Stella nods absently and sits in a rocking chair by the fireplace. The weather is the furthest thing from her mind.
Suzy proceeds to describe, in great detail, a scheme she has to mobilize opposition to the coming update. “Everyone hates the boost,” she says.
Stella tries to be diplomatic. “I think you might not be circulating with a broad enough range of people,” she says.
Suzy takes another bite of her breakfast. “No offense,” she says. “But I’m kind of stuck here.”

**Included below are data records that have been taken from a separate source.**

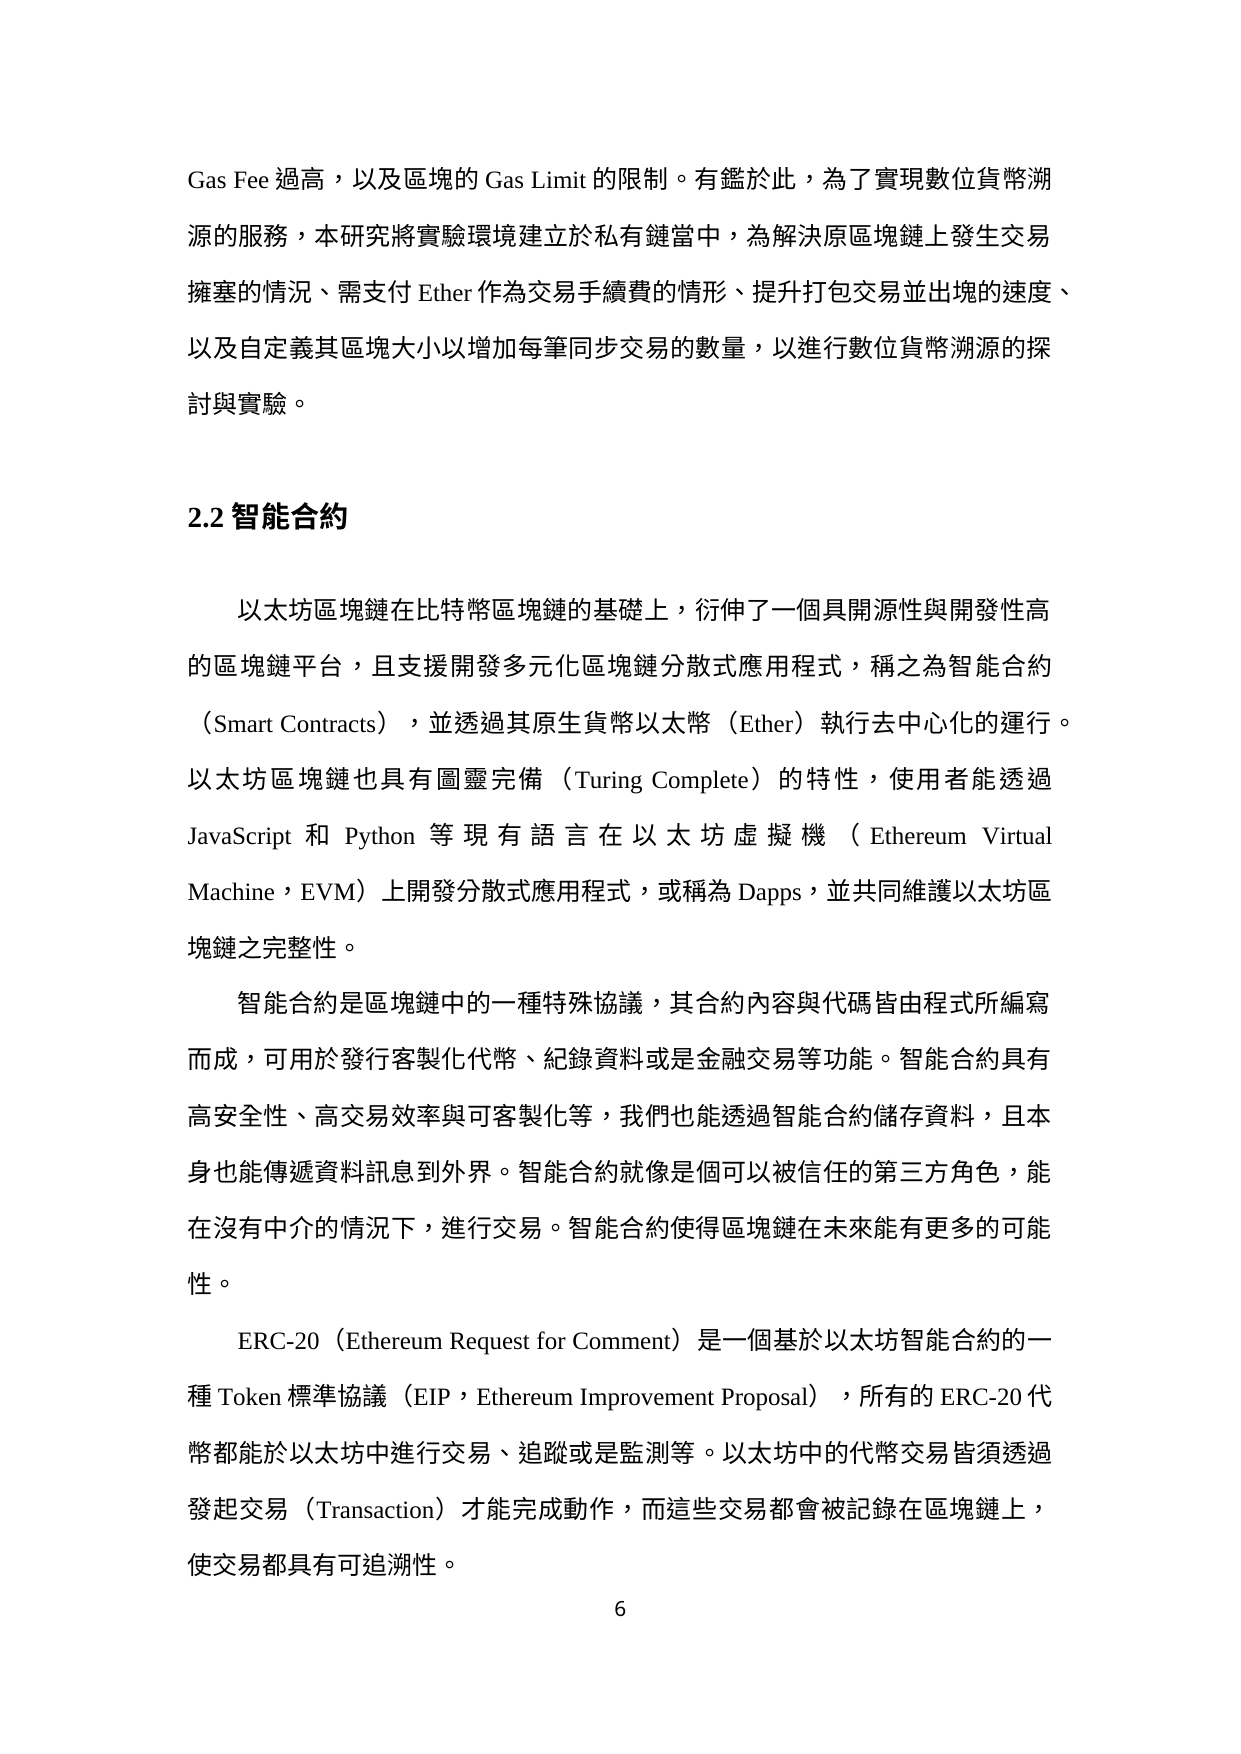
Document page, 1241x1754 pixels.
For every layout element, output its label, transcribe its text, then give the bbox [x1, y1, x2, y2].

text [187, 159, 1053, 422]
text 智能合約是區塊鏈中的一種特殊協議，其合約內容與代碼皆由程式所編寫而成，可用於發行客製化代幣、紀錄資料或是金融交易等功能。智能合約具有高安全性、高交易效率與可客製化等，我們也能透過智能合約儲存資料，且本身也能傳遞資料訊息到外界。智能合約就像是個可以被信任的第三方角色，能在沒有中介的情況下，進行交易。智能合約使得區塊鏈在未來能有更多的可能性。 [187, 983, 1053, 1302]
text ERC-20（Ethereum Request for Comment）是一個基於以太坊智能合約的一種Token標準協議（EIP，Ethereum Improvement Proposal），所有的ERC-20代幣都能於以太坊中進行交易、追蹤或是監測等。以太坊中的代幣交易皆須透過發起交易（Transaction）才能完成動作，而這些交易都會被記錄在區塊鏈上，使交易都具有可追溯性。 [187, 1320, 1053, 1582]
subtitle 2.2 智能合約 [187, 477, 1053, 552]
text 以太坊區塊鏈在比特幣區塊鏈的基礎上，衍伸了一個具開源性與開發性高的區塊鏈平台，且支援開發多元化區塊鏈分散式應用程式，稱之為智能合約（Smart Contracts），並透過其原生貨幣以太幣（Ether）執行去中心化的運行。以太坊區塊鏈也具有圖靈完備（Turing Complete）的特性，使用者能透過JavaScript和Python等現有語言在以太坊虛擬機（Ethereum Virtual Machine，EVM）上開發分散式應用程式，或稱為Dapps，並共同維護以太坊區塊鏈之完整性。 [187, 590, 1053, 965]
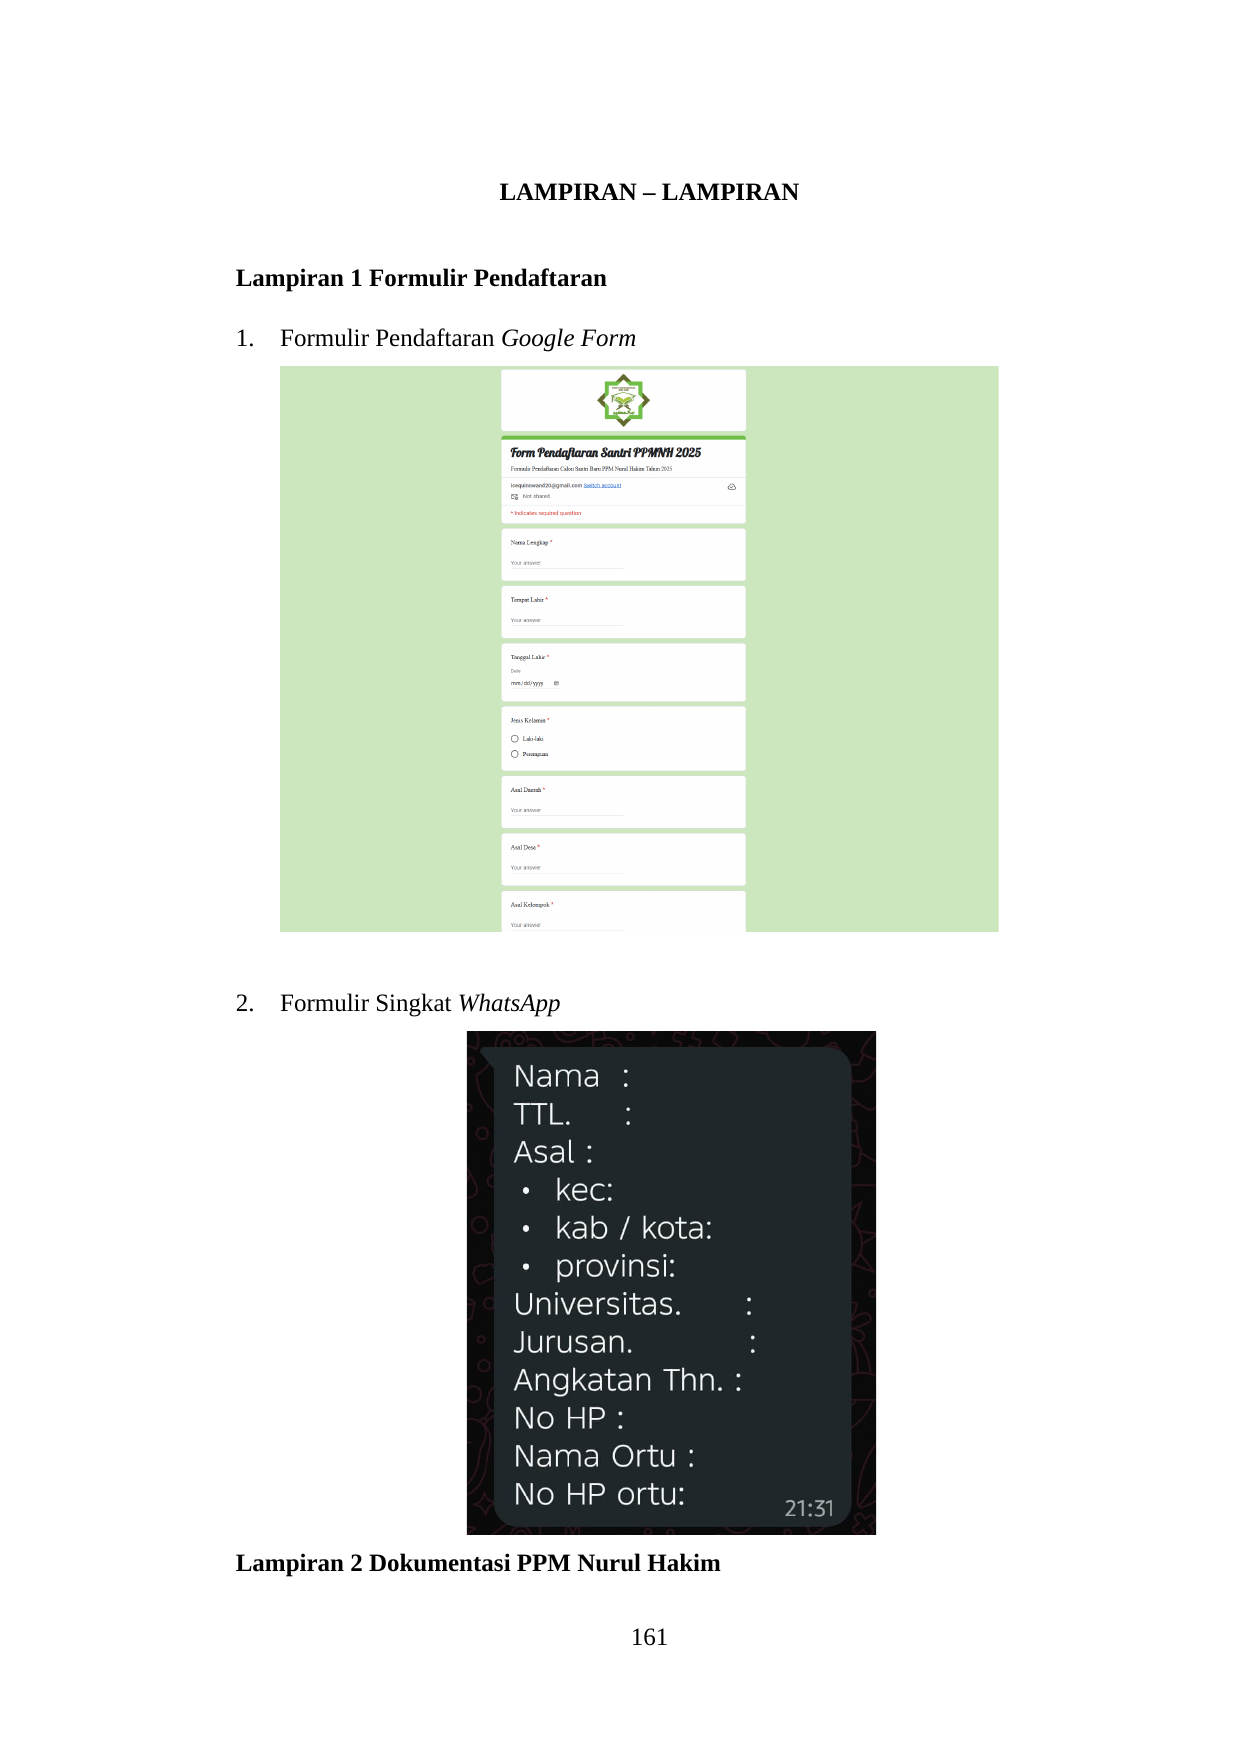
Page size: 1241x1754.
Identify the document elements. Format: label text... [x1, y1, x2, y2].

list Lampiran 2 Dokumentasi PPM Nurul Hakim [236, 1548, 1063, 1577]
picture [466, 1031, 877, 1535]
picture [280, 366, 999, 932]
list Formulir Pendaftaran Google Form [236, 323, 1063, 352]
list Formulir Singkat WhatsApp [236, 988, 1063, 1017]
text LAMPIRAN – LAMPIRAN [236, 177, 1063, 206]
text Lampiran 1 Formulir Pendaftaran [236, 263, 1063, 292]
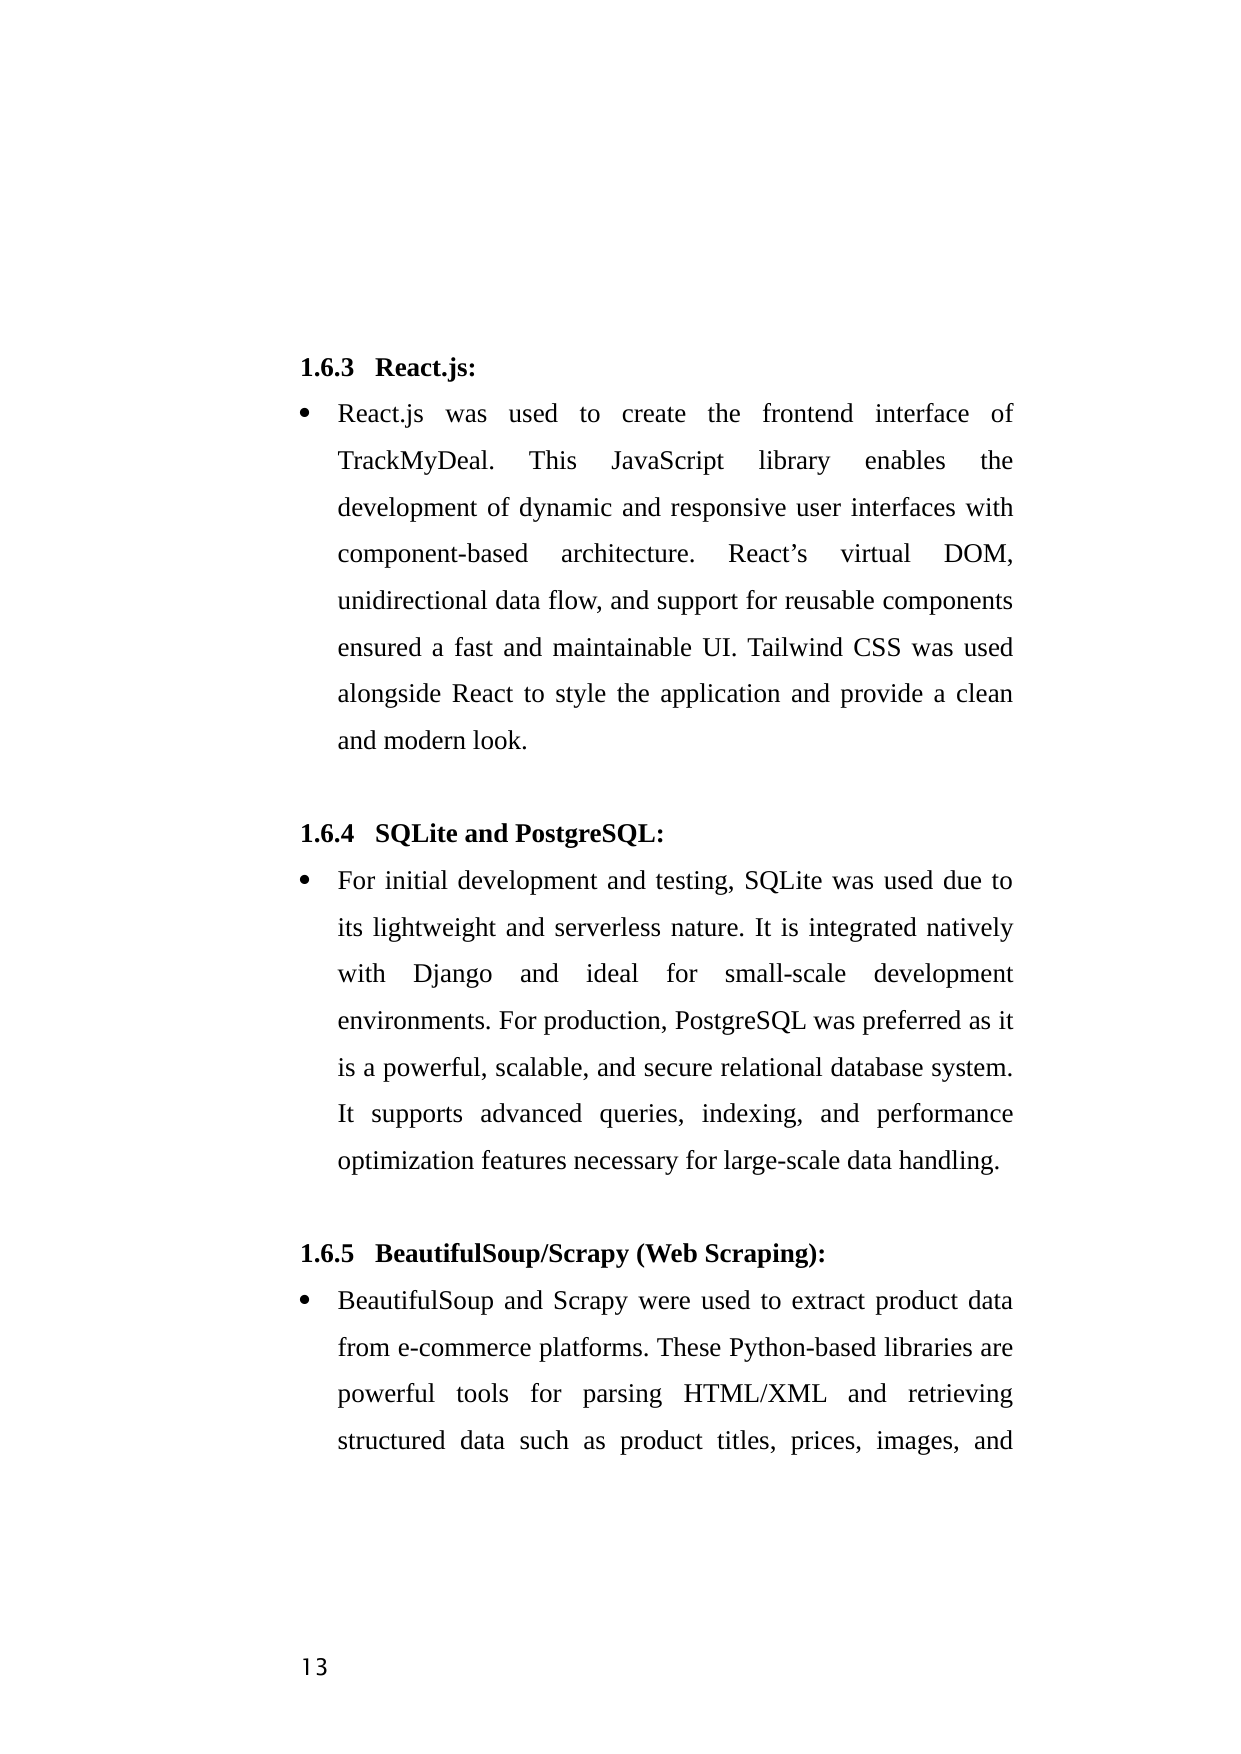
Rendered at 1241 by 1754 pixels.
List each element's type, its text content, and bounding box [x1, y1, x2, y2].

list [300, 1284, 1014, 1455]
list BeautifulSoup/Scrapy (Web Scraping): [300, 1237, 1015, 1269]
list React.js was used to create the frontend interface of TrackMyDeal. This JavaScript library enables the development of dynamic and responsive user interfaces with component-based architecture. React’s virtual DOM, unidirectional data flow, and support for reusable components ensured a fast and maintainable UI. Tailwind CSS was used alongside React to style the application and provide a clean and modern look. [300, 397, 1014, 755]
list For initial development and testing, SQLite was used due to its lightweight and serverless nature. It is integrated natively with Django and ideal for small-scale development environments. For production, PostgreSQL was preferred as it is a powerful, scalable, and secure relational database system. It supports advanced queries, indexing, and performance optimization features necessary for large-scale data handling. [300, 864, 1014, 1175]
list SQLite and PostgreSQL: [300, 817, 1015, 848]
list React.js: [300, 351, 1015, 382]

Stella nods and goes on. “The biggest concern most people have with the chip isn’t that it’s too powerful, but that it might not…” She hunts for the right word. “Might not be powerful enough.”
“Huh?”
Stella explains that if Americans fail to keep their chips up to the Chinese level, the population will grow relatively dumber, and the Chinese will place their investments elsewhere, costing jobs. What’s more, smarter and faster chips, along with a host of new apps, promise to make life more fun. With updated boosts, games will be more captivating. Food will taste better. The virtual worlds will work better, with richer colors and faster action—zero latency. Sex will be fabulous.